The analysis does not address the economic source of the factors. The loadings suggest market, technology, and financials, but these are post-hoc interpretations. A formal factor model (e.g., regressing returns on observable characteristics like sector, size, value) would test whether the statistical factors align with economic fundamentals or whether they are purely statistical artifacts of the covariance structure.

The result is a quantified bound on the effective dimensionality of the return space, not a causal model. The eigenvalue spectrum establishes that three factors are necessary to explain the observed correlations, but it does not identify what those factors are (market risk, sector risk, style risk) or why they exist (investor preferences, production technologies, information structures).
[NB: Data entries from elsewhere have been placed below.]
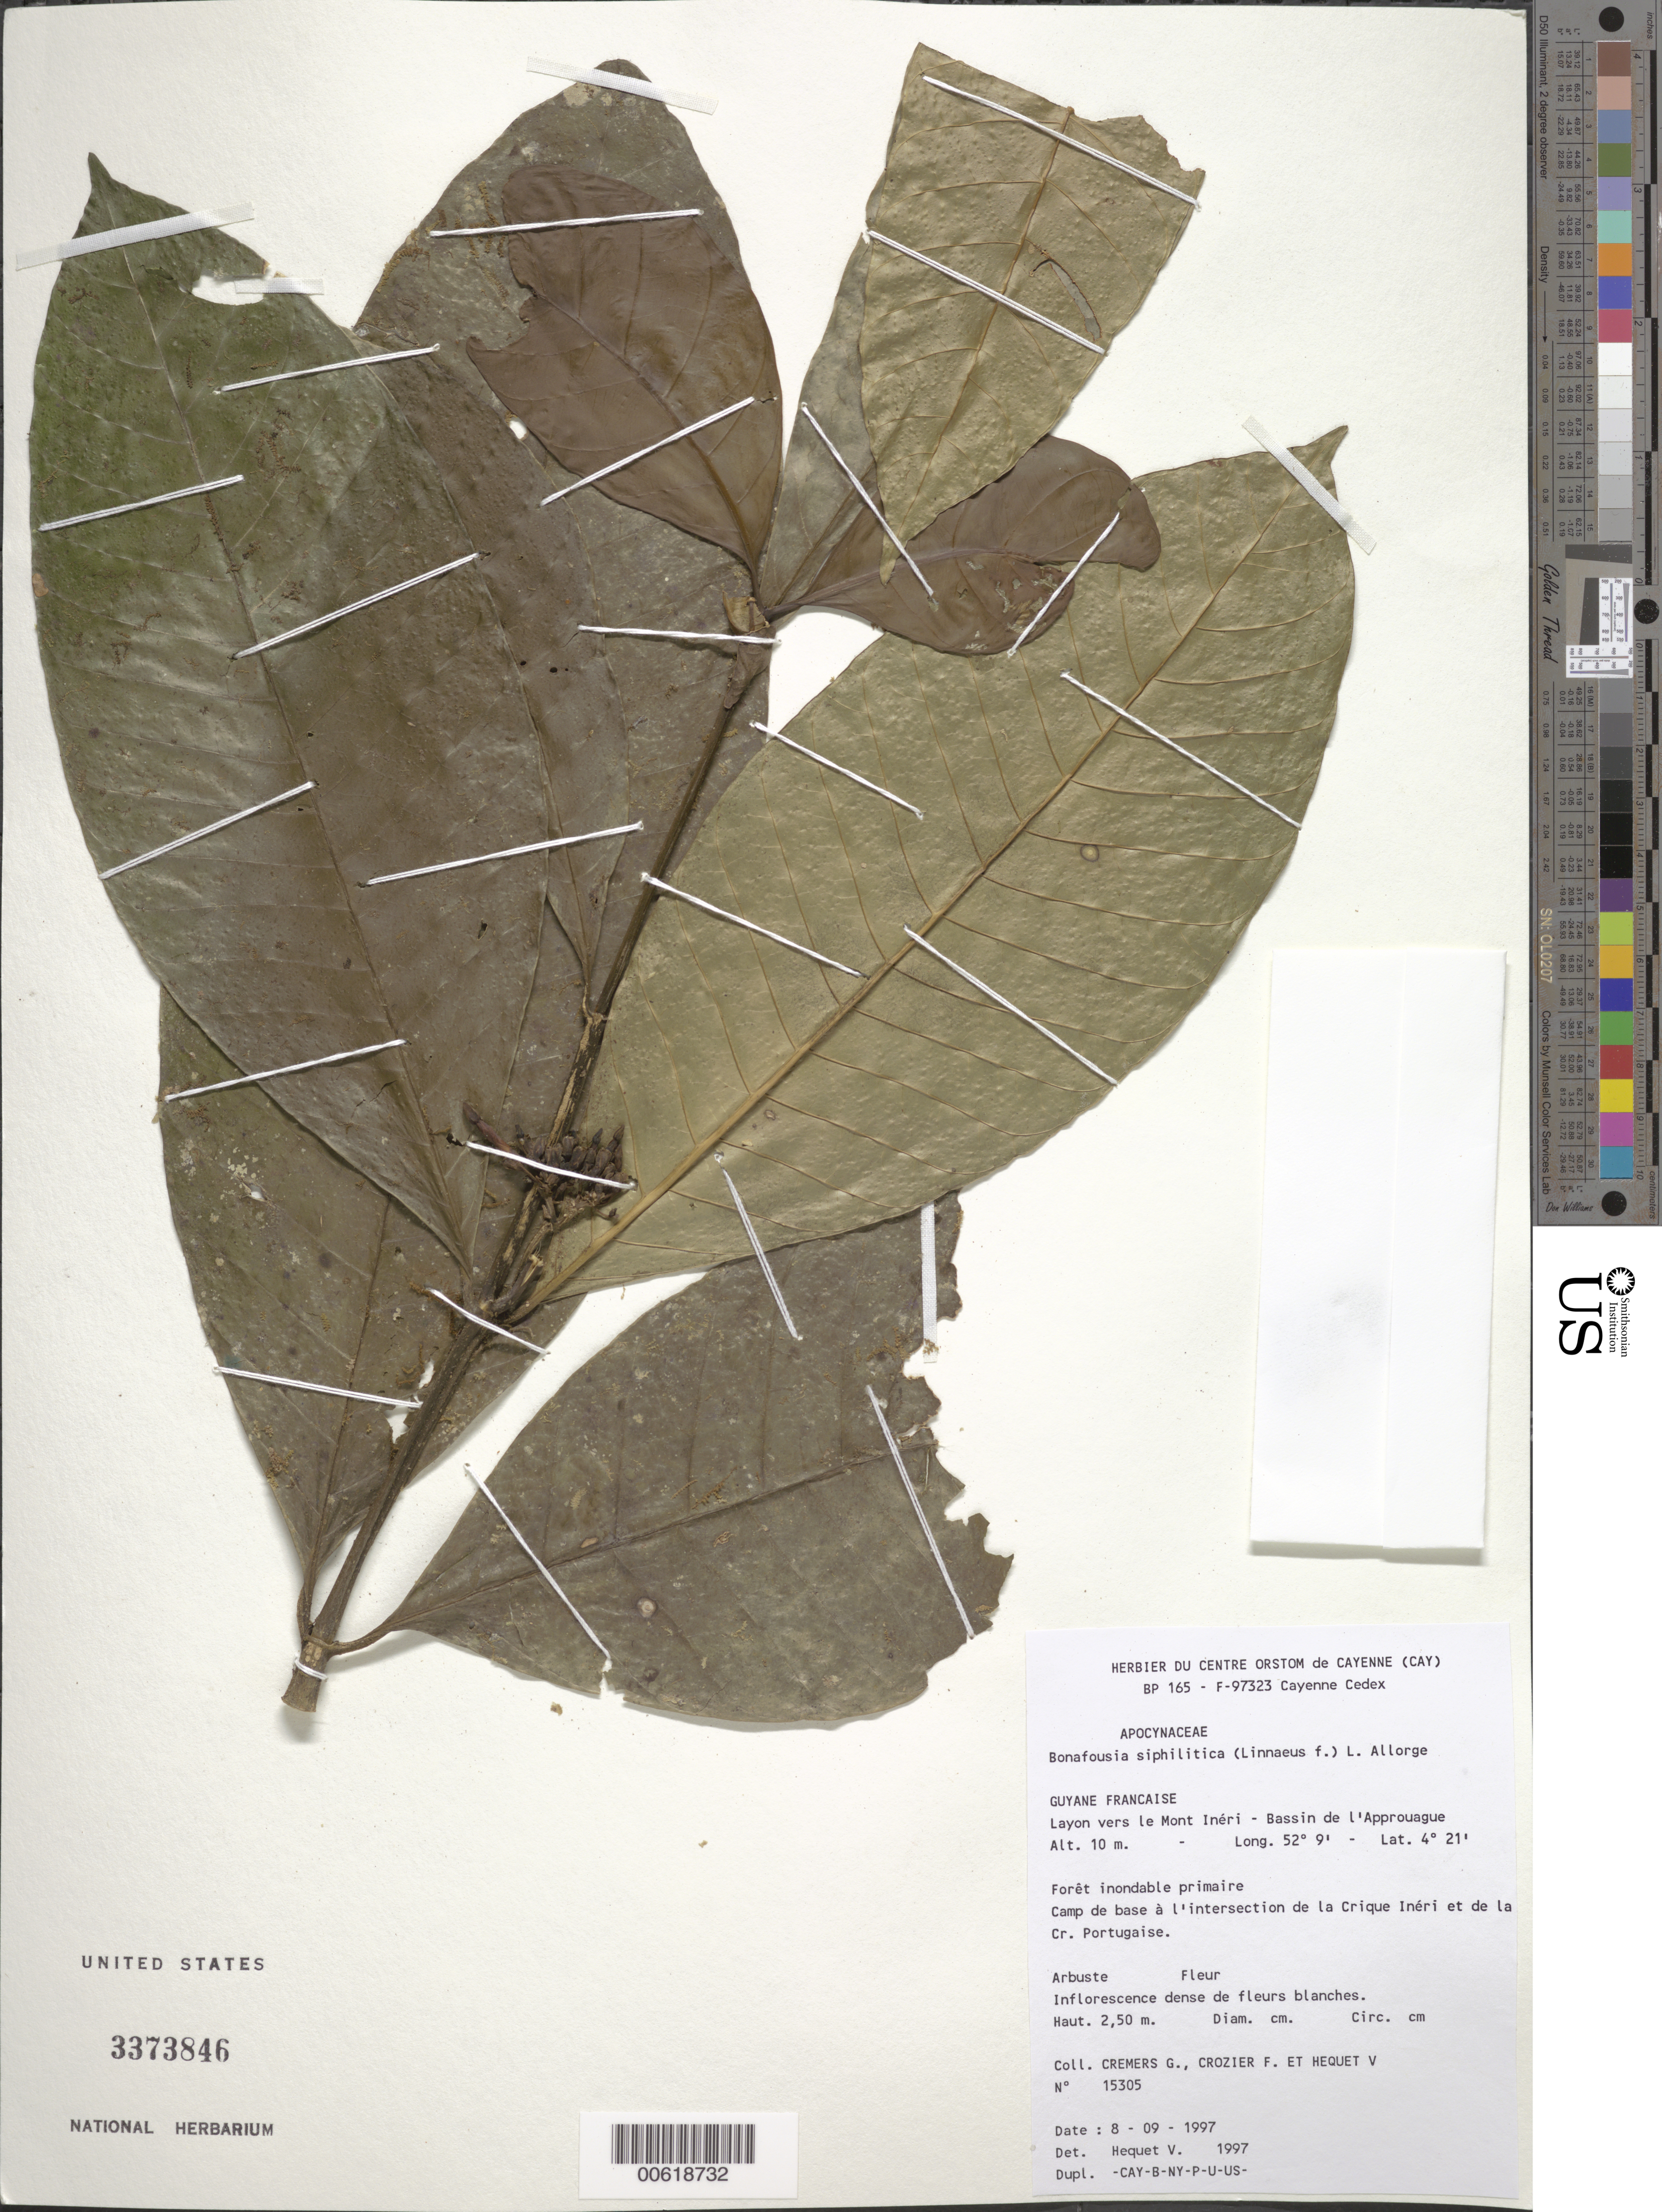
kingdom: Plantae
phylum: Tracheophyta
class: Magnoliopsida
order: Gentianales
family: Apocynaceae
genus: Bonafousia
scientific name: Bonafousia siphilitica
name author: (L. f.) L. Allorge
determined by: Hequet, V.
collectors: G. Cremers, F. Crozier & V. Hequet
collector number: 15305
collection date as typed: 8-Sep-97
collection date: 1997-09-08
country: French Guiana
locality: Mont Inéri, Bassin de l'Approuague, camp de base a l'intersection de la Crique Inéri et de la Crique Potugaise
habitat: Primary forest, inundated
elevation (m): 10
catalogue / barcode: US 3373846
Causal identification would require additional structure (e.g., instrumental variables, natural experiments, structural models).

Strengthening the result would require: (1) expanding the universe to test generality; (2) out-of-sample validation of the factor structure; (3) longer rolling windows to distinguish structural change from sampling variation; (4) complete factor interpretation (all loadings, all factors); (5) comparison to alternative nulls (e.g., a two-factor model); (6) robustness to return frequency (monthly, weekly); (7) multi-asset extension; (8) formal factor model linking statistical factors to economic fundamentals; (9) causal identification of factor sources. The present result establishes the existence and count of significant factors but leaves their economic interpretation and predictive power as open questions.